Eight Supreme Court Justices Hear Arizona Law on Hiring Immigrants

December 10, 2010 05:43


Janet Napolitano signed this Arizona bill into law and now as Obama’s open borders advocate fights it in the courts. This bill punishes businesses for hiring illegals and is separate from the more famous Arizona 1070 bill allowing local law enforcement to enforce immigration laws.

The Americano

This is about an Arizona immigration law, but not THE Arizona immigration law passed by Republican Governor Jan Brewer.

It is about another immigration law; one signed by Janet Napolitano when she was the governor of Arizona and would impose harsh penalties on businesses that hire illegal immigrants.

This law came before the Supreme Court for arguments Wednesday and it is chock-full of political ironies.

The first is that the law was signed by Napolitano, who now is Secretary of the Department of Homeland Security in President Barack Obama’s administration, which is adamantly opposed to Arizona being allowed to impose the bill’s regulations on businesses in the state.

Then there is the issue of Justice Elena Kagan, the newest member of the court. She had to disqualify herself because as a Solicitor General of the Obama administration she was the leading legal federal government opponent to the bill’s approval. She won’t be able to vote.

Thus in this case the Supreme Court will have to decide the case with the vote of only eight members.

In its story, The New York Times said just on the basis of “judicial arithmetic” this Arizona bill would likely be sustained by the Supreme Court.

According to the New York newspaper, a coalition of business and civil liberties groups, supported by the Obama administration, says the law should be struck down because it conflicts with federal policy.

But the questions by justices hearing the case Wednesday suggested that the challengers face an uphill battle in trying to capture the five votes they need to prevail. It is even harder when one considers that a four-four vote by the court would in effect affirm the Arizona law.

The debate, primarily between Justices Antonin Scalia and Stephen G. Breyer, concerned dueling conceptions of the role that federal and state governments should play in enforcing immigration laws.

Justice Scalia said the state law was a necessary response to federal inaction.

“Arizona and other states are in serious trouble financially and for other reasons because of unrestrained immigration,” he said. “I agree this step is massive, and one wouldn’t have expected it to occur under this statute. But expectations change when the federal government has simply not enforced the immigration restrictions.”

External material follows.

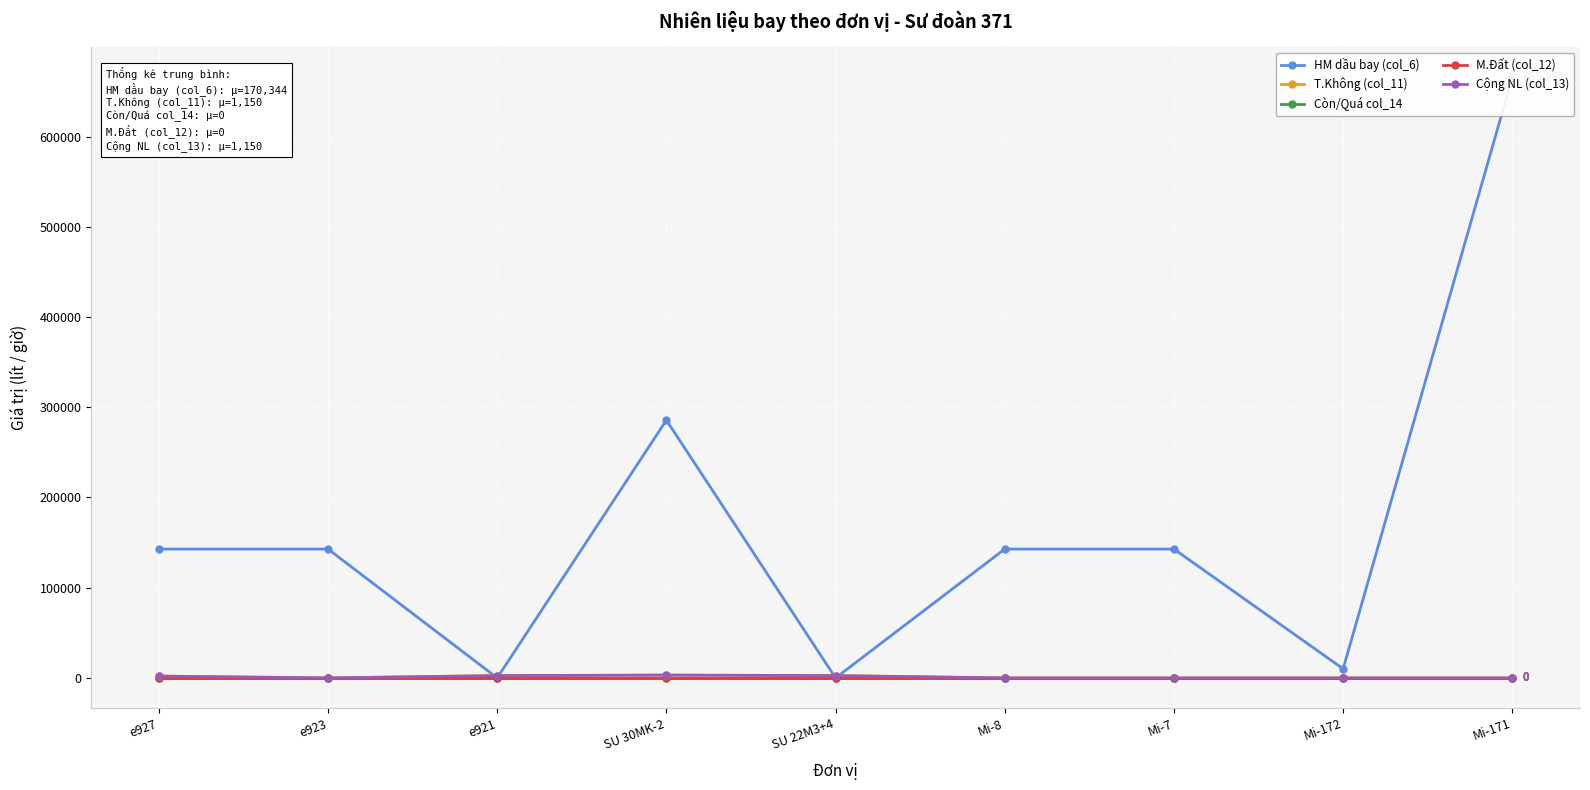

What is the difference between the highest and lowest values at e921?

2600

Justice Breyer, on the other hand, said the federal law had struck a careful balance between enforcing immigration laws and avoiding employment discrimination, a balance the Arizona law could undermine.

“How can you reconcile that intent to prevent discrimination against people because of their appearance or accent?” he asked. “How do you reconcile that with Arizona’s law?

“If you are a businessman, every incentive under that law is to call close questions against hiring this person,” he said. “Under the federal law every incentive is to look at it carefully.”

The 1986 law, the Immigration Reform and Control Act, said it overrode “any state or local law imposing civil or criminal sanctions.”

That would ordinarily be the end of the matter because the Constitution’s supremacy clause makes federal law the supreme law of the land. But the 1986 law made one exception. States could continue to regulate businesses, the law said, through “licensing and similar laws.”

Much of the argument dealt with the interpretation of that phrase.